Hallo,
ich würde das Problem eher darin sehen, dass das Paar merkwürdige Ansprüche an den Umgang miteinander zu stellen scheint. Der Anspruch, stets wissen zu wollen, was der andere denkt, hat eine Menge mit Kontrolle zu tun. „Offenheit“ ist da nur das Deckmäntelchen, das drüber gehängt wird.
Kontrollbedürfnisse wiederum resultieren nicht selten aus der Unsicherheit, nicht „gut genug“ für den Partner zu sein. Und damit liegt es beinahe in der Natur der Sache, dass die Kenntnis über Gedanken, die genau diese Ängste bedienen, die Unsicherheit verstärken, statt zu mindern.
Der Partnerin genügt die Absprache zur gegenseitigen Treue nicht. Sie möchte auch Kontrolle über die Phantasien und Gedanken ihres Partners haben, weil sie zu glauben scheint, damit jede Gefahr im Ansatz bekämpfen zu können. Ihre Forderung danach, die Gedanken zu verändern, zeigt dies nach meiner Einschätzung recht deutlich.
Ich persönlich halte solche Spielchen für ziemlich beziehungsfeindlich. Jeder Mensch muss denken dürfen, was er möchte, ohne sich einer „Gedankenpolizei“ aussetzen zu müssen, die möglicherweise noch behauptet, das Ganze habe mit Liebe zu tun.

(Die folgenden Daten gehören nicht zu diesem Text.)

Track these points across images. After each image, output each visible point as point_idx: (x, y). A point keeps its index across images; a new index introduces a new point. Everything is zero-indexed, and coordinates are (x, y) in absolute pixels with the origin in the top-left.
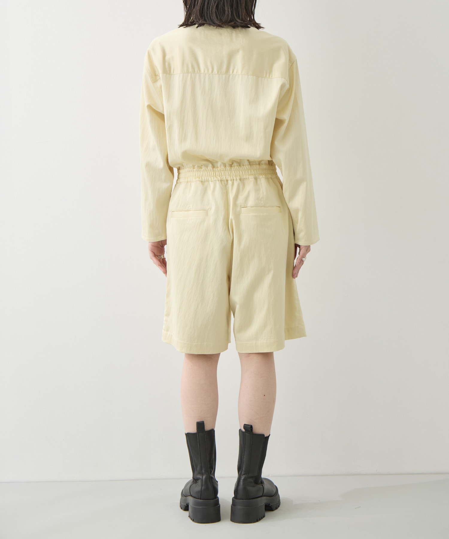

Deshalb: Der „Denkende“ behalte seine Gedanken für sich und kommuniziere das auch so. Das löst vermutlich erst mal heftigen Widerstand aus, weil ein Kontrollinstrument verloren geht. Möglicherweise hilft aber die Ankündigung, dass die Alternative dann auch sein könnte, nicht mehr die Wahrheit zu sagen - sprich: Einfach zu behaupten, man denke nicht mehr an andere.
Phantasien bereichern das Sexleben. Ob man sie immer teilen muss, sollte man sich gut überlegen. Im geschilderten Fall würde ich sehr dazu raten, es nicht mehr zu tun, da es ganz offensichtlich zur Kränkung führt, die ja gar nicht beabsichtigt ist.